Can't download .csv from dropbox - r

require(data.table)
require(httr)
url = "http://www.dropbox.com/s/0brabdf53lc37i/data.csv?dl=1"
request <- GET(url)
Loading required package: data.table
Loading required package: httr
Error in curl::curl_fetch_memory(url, handle = handle) :
Couldn't resolve host name
Calls: GET ... request_fetch -> request_fetch.write_memory -> -> .Call
Execution halted
What gives? The URL works fine in my browser and others have had success downloading dropbox files this way...

I have an answer to your question, after a lot of searching around. When I noticed that R was changing the protocol of your DropBox URL from http to https, I became suspicious that you might have a certificate problem. As this SO post mentions, this seems to precisely be the case.
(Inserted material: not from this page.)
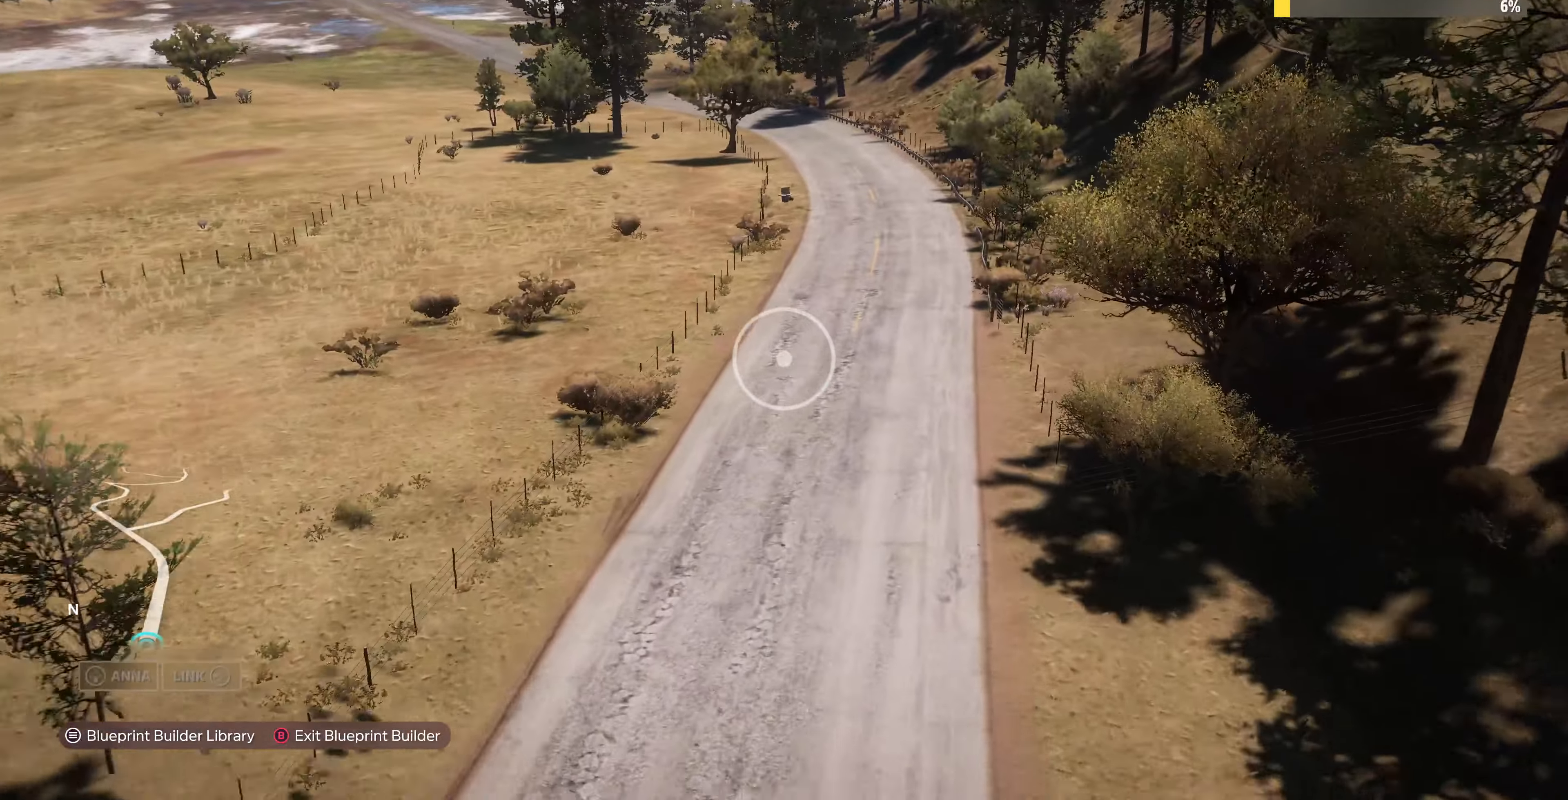
{"buttons": [], "left_stick": "up", "right_stick": "up-left", "events": [[233, "L2", "up"], [233, "right_stick", "up"], [400, "right_stick", "up-left"]]}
Try using this code:
require(data.table)
require(httr)
cafile <- system.file("CurlSSL", "cacert.pem", package = "RCurl")
url = "http://www.dropbox.com/s/0brabdf53lc37i/data.csv?dl=1"
request <- GET(url, config(cainfo = cafile))
What is happening here:
The cert file cacert.pem contains a list of trusted certificates, issued from a CA (Certificate Authority). When DropBox sends R its public SSL certificate, R will search through this list of trusted certificates to see if it can find it. If it can, it will allow the SSL handshake to complete, and your data will be downloaded.
The reason why you are having this problem but many who read your question do not have it, is that you likely never configured your curl settings in R.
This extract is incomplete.